Рядом с Нибуром и Ранке стояли другие корифеи исторической науки, которые подробнее формулировали поучение, данное XIX веку опытом французской революции. По мнению Савиньи и Эйхгорна76, история раскрывает не только своеобразность исторических форм, но и основное начало их развития. Начало это – бессознательный, органический рост. Мало сказать, что люди не похожи друг на друга, что нельзя говорить о человеке вообще. Люди стали не похожи, обособились в племена, народы и государства не под влиянием уговоров или сознательных решений, или преднамеренных расчетов, или открытий законодателей, а в силу медленного влияния условий, стихийного творчества народной массы, которая приспособляется к условиям, наконец, давления наследственности, которое с каждым новым поколением все растет и все более стесняет область сознательного изменения. Как слагается язык, так создаются право и учреждения: при появлении народа в истории вырабатывается известный склад, основа, народный характер, с которым волей или неволей согласуется последующее. Признавая бесконечную силу исторической преемственности, школа Савиньи естественно сделалась школой исторического консерватизма. Грановский сочувствовал протесту против отвлеченной рассудочности XVIII в. и глубоко усвоил учение об органическом росте народной личности, но он не расположен был останавливать этот рост слишком рано и не признавал, чтобы народ находился в течение всей своей деятельности под роковым и неизбежным влиянием привычек, приобретенных в его младенчестве. Полное уподобление государственных форм и права с языком казалось ему сильно преувеличенным. Вообще, признавая заслугу направления для выяснения идеи исторической преемственности, он считал необходимым отметить и противоположное влияние – постоянную и чем дальше, тем более сознательную работу каждого поколения над материальными условиями. Если растет бремя наследственности, то растет и сила сознательного воздействия; в борьбе того и другого и состоит история. Своим университетским слушателям Грановский выразил это, между прочим, так: «Глубоко знакомые с памятниками древности, с постепенным развитием права, они по чувству весьма извинительному пристрастились к этой старине, не допускали никакого уклонения от прошедшего. Главный упрек, который можно сделать этим корифеям исторической школы и их приверженцам, заключается в том, что они хорошо понимали прошедшее, но не понимали настоящего и будущего»[103]77
Естественный противовес одностороннему консерватизму школы Савиньи нашел наш ученый в трудах французских либеральных историков. Тьерри, Гизо, Мишле самостоятельно выработали историческую литературу, которая могла поспорить с немецкой по достоинству и влиянию на умы. «Никогда французская историография не стояла так высоко», – свидетельствовал Грановский. Отличительною чертой, проходившею во всех ее произведениях, были интерес к современности, надежды на будущее и желание повлиять на его течение, попытки объяснить современность как результат издавна подготовленных движений, в частности изучение исторической филиации либеральных начал, которые оказывались совсем не продуктом внезапной вспышки XVIII столетия, совсем не результатом умозрений одного или двух поколений. Гизо выяснял исторический рост представительной системы и противоположность в развитии Англии и Франции – противоположность, глубоко отразившуюся в их современном положении; Тьерри углубился в изучение средних классов и в особенности в историю городского строя, их воспитавшего; Мишле воссоздал с художественною силой культурную историю французских народных масс. Много раз отозвалось в позднейшей деятельности Грановского влияние французской школы. Успех французов он прямо приписывал оживляющему влиянию великих исторических событий, совершившихся на их глазах. На публичных лекциях 1845 года он сказал про «Lettres sur l’ histoire de France»78: «Там находится несколько писем об освобождении городов – это лучшее место у Тьерри и, может быть, лучшее во всей исторической науке».

> **Исходные данные**:

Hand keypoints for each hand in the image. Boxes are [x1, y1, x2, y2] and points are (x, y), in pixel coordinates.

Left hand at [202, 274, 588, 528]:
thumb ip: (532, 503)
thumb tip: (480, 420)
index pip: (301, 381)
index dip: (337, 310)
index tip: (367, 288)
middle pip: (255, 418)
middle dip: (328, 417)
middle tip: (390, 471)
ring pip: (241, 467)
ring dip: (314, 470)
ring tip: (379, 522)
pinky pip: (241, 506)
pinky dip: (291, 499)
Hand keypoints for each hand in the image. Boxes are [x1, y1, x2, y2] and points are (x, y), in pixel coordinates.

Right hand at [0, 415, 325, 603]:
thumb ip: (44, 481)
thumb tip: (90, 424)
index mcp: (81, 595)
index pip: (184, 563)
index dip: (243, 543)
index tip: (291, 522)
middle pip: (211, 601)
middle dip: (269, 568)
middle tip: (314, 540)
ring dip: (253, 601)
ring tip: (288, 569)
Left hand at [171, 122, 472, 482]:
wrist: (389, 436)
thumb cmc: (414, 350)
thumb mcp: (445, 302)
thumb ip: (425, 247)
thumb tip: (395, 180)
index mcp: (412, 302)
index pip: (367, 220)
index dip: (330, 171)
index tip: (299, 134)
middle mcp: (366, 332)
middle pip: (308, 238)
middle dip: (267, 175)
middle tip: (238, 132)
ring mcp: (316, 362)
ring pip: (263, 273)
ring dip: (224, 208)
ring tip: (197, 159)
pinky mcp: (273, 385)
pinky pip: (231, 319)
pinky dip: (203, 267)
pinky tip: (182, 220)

---

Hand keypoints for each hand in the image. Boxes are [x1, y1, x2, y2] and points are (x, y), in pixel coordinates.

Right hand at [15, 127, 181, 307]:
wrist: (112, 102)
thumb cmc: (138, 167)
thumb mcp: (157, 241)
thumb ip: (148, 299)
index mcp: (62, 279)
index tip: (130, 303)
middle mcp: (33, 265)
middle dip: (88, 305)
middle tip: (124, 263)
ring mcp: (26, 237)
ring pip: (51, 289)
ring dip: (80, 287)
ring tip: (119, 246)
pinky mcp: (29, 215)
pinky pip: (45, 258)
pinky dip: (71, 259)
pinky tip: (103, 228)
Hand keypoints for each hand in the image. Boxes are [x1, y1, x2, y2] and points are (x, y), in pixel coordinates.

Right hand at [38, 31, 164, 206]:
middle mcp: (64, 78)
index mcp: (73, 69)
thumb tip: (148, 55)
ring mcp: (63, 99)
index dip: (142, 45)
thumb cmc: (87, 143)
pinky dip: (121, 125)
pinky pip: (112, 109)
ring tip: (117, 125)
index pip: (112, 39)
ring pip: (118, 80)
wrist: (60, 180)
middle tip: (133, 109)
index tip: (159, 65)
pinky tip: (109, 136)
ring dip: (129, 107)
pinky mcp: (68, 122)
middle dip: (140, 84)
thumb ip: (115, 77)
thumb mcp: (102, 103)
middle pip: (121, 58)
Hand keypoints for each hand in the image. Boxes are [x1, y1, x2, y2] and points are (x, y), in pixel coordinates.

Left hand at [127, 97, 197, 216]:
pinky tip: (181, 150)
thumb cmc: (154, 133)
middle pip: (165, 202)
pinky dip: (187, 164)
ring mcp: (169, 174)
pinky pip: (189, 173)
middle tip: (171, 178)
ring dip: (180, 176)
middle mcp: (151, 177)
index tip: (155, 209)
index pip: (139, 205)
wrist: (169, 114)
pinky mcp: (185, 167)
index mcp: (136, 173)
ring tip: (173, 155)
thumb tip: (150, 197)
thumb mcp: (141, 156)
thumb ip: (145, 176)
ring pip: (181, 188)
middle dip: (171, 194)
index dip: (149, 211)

--

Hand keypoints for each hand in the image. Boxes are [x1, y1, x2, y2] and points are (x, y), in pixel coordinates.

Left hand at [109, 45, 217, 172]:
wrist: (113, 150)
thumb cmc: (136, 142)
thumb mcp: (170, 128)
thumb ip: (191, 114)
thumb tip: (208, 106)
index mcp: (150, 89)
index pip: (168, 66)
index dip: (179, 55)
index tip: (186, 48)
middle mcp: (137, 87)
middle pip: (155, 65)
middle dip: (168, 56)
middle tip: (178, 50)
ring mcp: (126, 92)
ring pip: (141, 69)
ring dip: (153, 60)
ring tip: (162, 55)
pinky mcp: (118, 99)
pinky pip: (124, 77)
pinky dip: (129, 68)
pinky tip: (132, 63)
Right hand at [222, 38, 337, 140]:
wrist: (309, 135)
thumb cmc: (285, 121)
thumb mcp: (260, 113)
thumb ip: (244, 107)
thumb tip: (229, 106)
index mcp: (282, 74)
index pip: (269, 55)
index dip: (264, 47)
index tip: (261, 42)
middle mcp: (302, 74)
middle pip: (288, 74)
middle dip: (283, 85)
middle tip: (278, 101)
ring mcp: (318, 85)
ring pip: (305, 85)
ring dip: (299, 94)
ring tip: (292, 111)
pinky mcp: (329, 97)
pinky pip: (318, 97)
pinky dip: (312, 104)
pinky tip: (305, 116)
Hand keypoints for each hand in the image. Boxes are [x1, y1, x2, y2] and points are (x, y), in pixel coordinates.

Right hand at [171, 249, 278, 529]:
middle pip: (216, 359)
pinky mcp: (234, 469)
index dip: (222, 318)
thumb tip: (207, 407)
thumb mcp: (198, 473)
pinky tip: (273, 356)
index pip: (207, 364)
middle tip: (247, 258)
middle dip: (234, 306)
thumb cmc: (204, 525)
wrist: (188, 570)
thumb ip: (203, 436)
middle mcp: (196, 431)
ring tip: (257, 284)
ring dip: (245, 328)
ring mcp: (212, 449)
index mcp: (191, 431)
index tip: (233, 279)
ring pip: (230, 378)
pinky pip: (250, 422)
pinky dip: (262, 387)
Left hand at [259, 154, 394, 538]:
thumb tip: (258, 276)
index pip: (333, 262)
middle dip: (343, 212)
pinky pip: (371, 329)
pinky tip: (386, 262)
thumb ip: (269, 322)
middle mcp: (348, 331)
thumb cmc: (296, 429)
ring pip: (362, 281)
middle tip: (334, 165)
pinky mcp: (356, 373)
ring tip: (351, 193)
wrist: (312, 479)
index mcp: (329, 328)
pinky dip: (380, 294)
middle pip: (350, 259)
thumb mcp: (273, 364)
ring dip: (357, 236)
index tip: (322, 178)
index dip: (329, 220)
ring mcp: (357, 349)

> **Цель задания**: Согласуются ли с фрагментом о Грановском три утверждения: (а) Грановский считал полное уподобление государственных форм и права языку сильно преувеличенным; (б) школа Савиньи стала школой исторического либерализма; (в) письма об освобождении городов Грановский назвал лучшим местом у Тьерри? На каждое ответьте «да» или «нет» и дословно процитируйте решающие слова фрагмента. Опирайтесь только на фрагмент о Грановском.

> **Итог задания**:
(а) Да: «Полное уподобление государственных форм и права с языком казалось ему сильно преувеличенным».
(б) Нет: «школа Савиньи естественно сделалась школой исторического консерватизма».
(в) Да: «Там находится несколько писем об освобождении городов – это лучшее место у Тьерри».